* _Exercise requirements_: Extend the commentary on the G20's infrastructure asset class plan, continuing after its final sentence, which ends "transferring this risk to the public sector."

* _Source extract_:
◆ ◆ ◆
Infrastructure cannot – and should not – be turned into an ‘asset class’

6 Aug 18

The G20 has come up with a plan to develop an ‘infrastructure asset class’ to boost global infrastructure. But this is wrong and the focus should be on investing more public money into infrastructure, Maria Jose Romero from Eurodad says. 

 

Few doubt the need for significant global investment in sustainable infrastructure.

Without better roads, sanitation, hospitals, and schools, the prospect of achieving the Sustainable Development Goals looks increasingly remote.

Enter the G20 with their plan to develop an ‘infrastructure asset class’. In other words, the solution they suggest is to transform infrastructure into a tradeable financial product, through financial engineering: repackaging money invested in an infrastructure project into a number of standardised financial products, as easy to buy and sell as stocks and shares. 

However, we don’t have to dig deep to find three major problems with this plan.  

Firstly, the G20 is ignoring opportunities to increase and improve public investment.

Historically, infrastructure projects in developing countries have been overwhelmingly financed through public investment: 80-85% according to the World Bank, and over 90% in fast-growing Asia.

There are good reasons for this reliance on public investment.


‘Creating an asset class out of infrastructure may please some private investors, but it will not meet the development commitments that the G20 countries have signed up to.’


It is difficult to persuade investors to invest in infrastructure and there are a limited number of opportunities for purely commercial infrastructure projects.

The private sector wants to make money and this model can end up costing the public purse through bailouts and risk guarantees.

Secondly, creating an asset class to attract institutional development is likely to hurt the public purse – and therefore citizens - for two reasons.

First, turning infrastructure investments with low or no returns into attractive high-return opportunities for investors can only be done through additional public subsidies.

Second, infrastructure projects are inherently risky.

The G20’s definition of risk covers just about every aspect of a project – construction, completion, currency, revenue and demand fluctuation, environmental, political and regulatory.

To turn projects into attractive and safe assets that can be bought and sold by investors usually means transferring this risk to the public sector.
◆ ◆ ◆
* _Dataset records_:
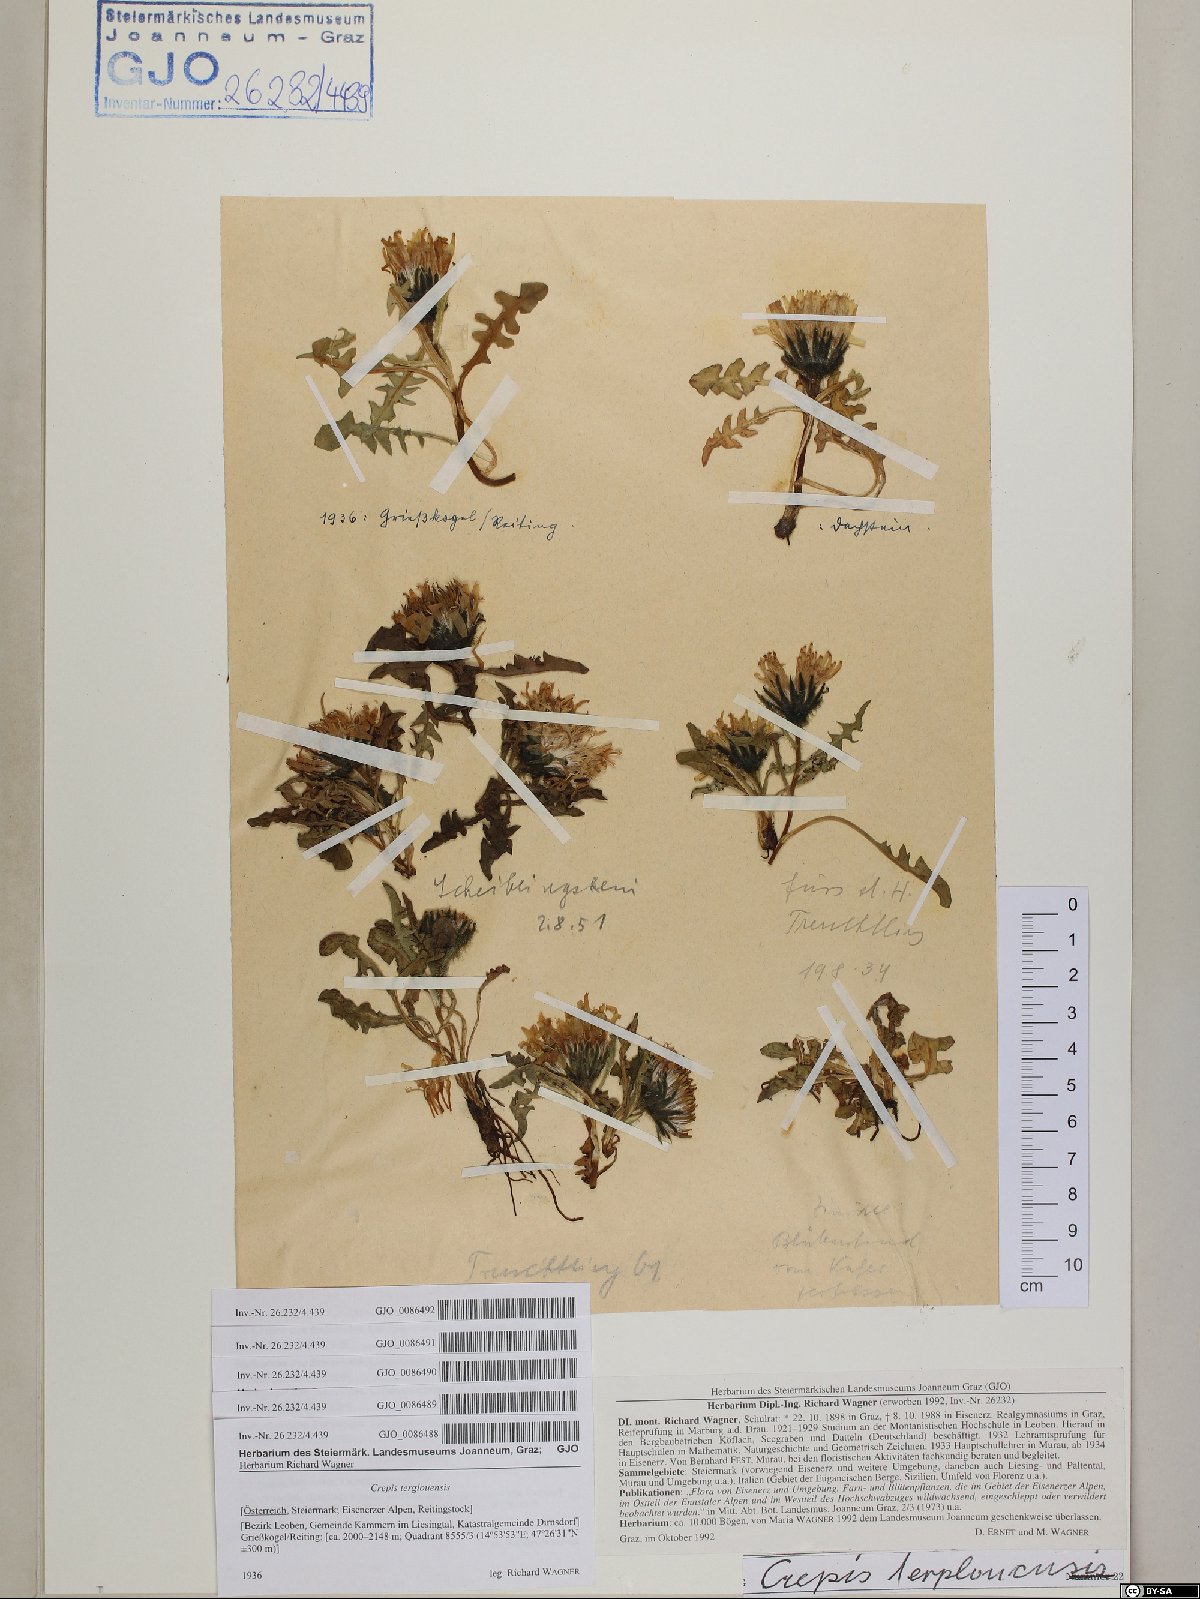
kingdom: Plantae
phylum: Tracheophyta
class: Magnoliopsida
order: Asterales
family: Asteraceae
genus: Crepis
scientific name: Crepis terglouensis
◆ ◆ ◆
* _Response for this exercise_:
Thirdly, the push to develop an infrastructure asset class is a huge leap in the dark.

Private finance for infrastructure has fallen in recent years, despite the G20’s efforts to promote it, and the current level of institutional investor investment in developing country infrastructure is miniscule, according to the World Bank.

The G20’s plans are unlikely to work because of the fundamental contradiction between private investors’ need to earn substantial returns and the generally low returns of infrastructure investment in developing countries.

They are especially unsuitable for low-income countries - the very ones which need infrastructure investment most – and they might encourage socially and environmentally damaging ‘mega-projects’.

Civil society organisations from across the world will meet at the Civil20 Summit in Buenos Aires this week and will deliver its main messages to the G20 presidency.

CSOs are seriously concerned about this agenda and are calling on the G20 to stop putting private finance first and instead focus on how to improve and deliver publicly-financed infrastructure.

Creating an asset class out of infrastructure may please some private investors, but it will not meet the development commitments that the G20 countries have signed up to.

Sustainable infrastructure is vital for reducing poverty and promoting development.

Recognising that the ‘infrastructure financing gap’ is in fact a public financing gap, and that no amount of wishful thinking will allow private financing to replace public funds for critical types of infrastructure, is the logical place to start.